Call me weird, but to me the overuse of "I have a boyfriend" line has a sinister underpinning. It sounds to me like we do not think our "No" is good enough. It is as if the only VALID way we can refuse a male is by disclosing that we are already claimed by another male. Your "No" IS good enough. And insisting on that is standing in your power. You do not need to justify yourself. You do not need to humiliate the other, do not need to make excuses.

Really, what's the worst that may happen if you just say "No"? That he may keep on pressing? Well, then you'll know something valuable about him. He will not respect your wishes and opinions. So your instinct was right, and you don't have to feel bad about his bruised ego. What if he lashes back at you, calls you names and spreads lies about you in retaliation?

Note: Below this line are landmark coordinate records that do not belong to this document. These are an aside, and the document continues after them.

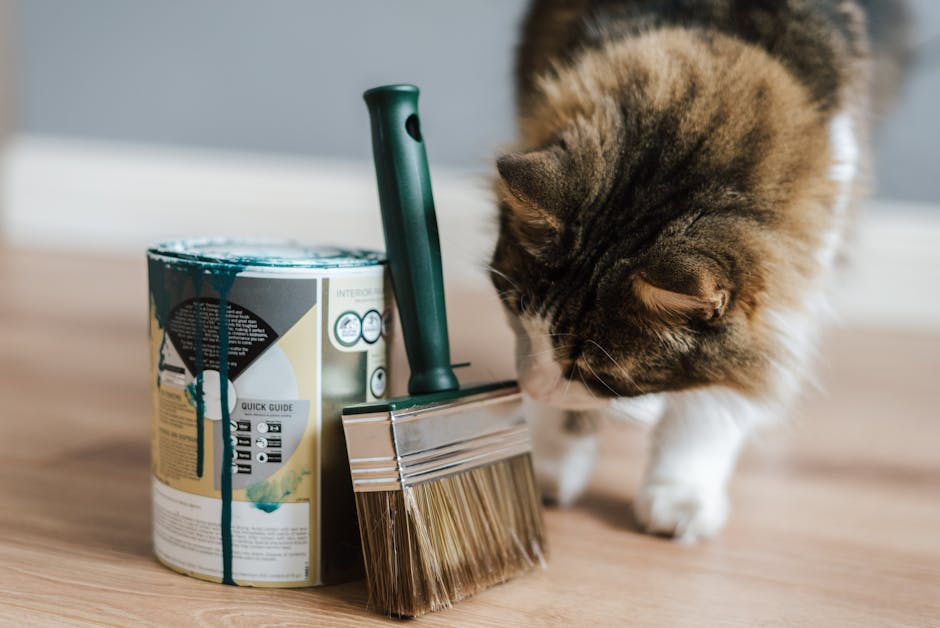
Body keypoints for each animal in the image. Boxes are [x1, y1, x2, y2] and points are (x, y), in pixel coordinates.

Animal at [492, 0, 912, 544]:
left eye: (595, 372)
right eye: (515, 311)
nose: (528, 388)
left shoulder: (805, 261)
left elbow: (717, 394)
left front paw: (680, 495)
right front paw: (547, 462)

If that's the fear, I would say use whatever lie you need to protect yourself and stay off the radar of people like that.

But if the sole concern is not hurting a nice boy's feelings, then saying "I have a boyfriend" is not the extent of it. He may hear "I have a boyfriend, who's tons better than YOU!". How you say matters more than the words you use. You can easily tell him you are flattered, but you are not into dating now, but be careful if he sees you next week draped on some hunk's arm he WILL hurt, because you lied to him, and you really meant that he is not good enough for you. If you do think he is "not good enough for you", that is very judgmental, and hurtful to him. But ask youself "is it true?" Or is what is true simply that you you have certain beliefs and judgments about him? If you like you can sit and imagine a different scenario where you tell this boy truth, but in a respectful way. You don't diss him, you don't belittle him, you don't punish him for daring to speak to you,but you look him in the eye, smile, be gentle AND tell him that you do not think you two would click. I think if you treat a boy with respect he may be disappointed, but will not be hurt.

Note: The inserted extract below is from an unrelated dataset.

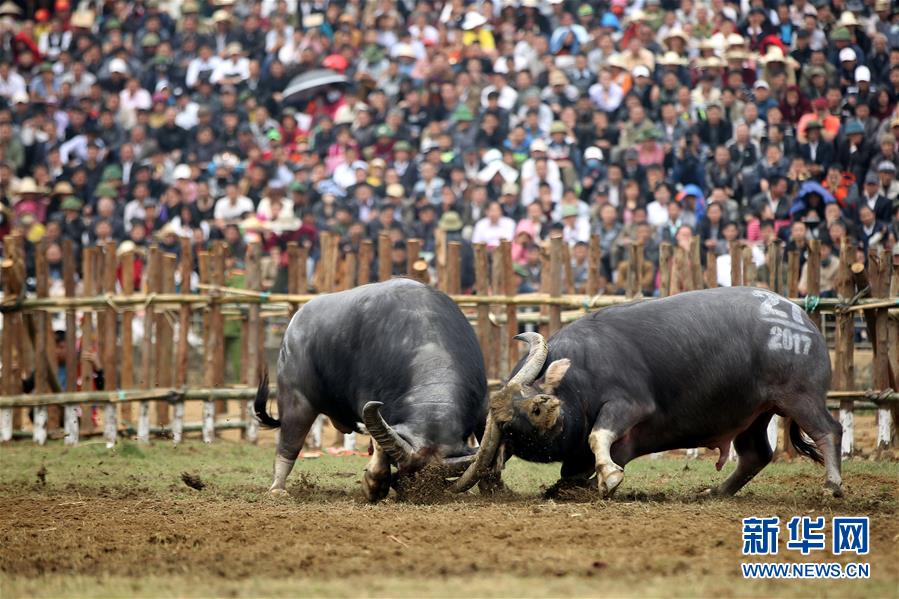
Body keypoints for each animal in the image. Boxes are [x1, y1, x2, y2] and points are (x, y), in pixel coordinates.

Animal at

But don't berate yourself for telling this boy what you've told him. Everything you do is ok, in a sense, for the moment. In a split-second you juggle various social norms, religious commandments, past experiences, common sense, fears, possible opinion of others, your own limits, and do ... something. However, next time you may chose something different. That does not meant you need to feel bad for doing "wrong" previously. The self-flagellation is not the point. The point is to get better. You wouldn't be asking if you didn't care about that, I think.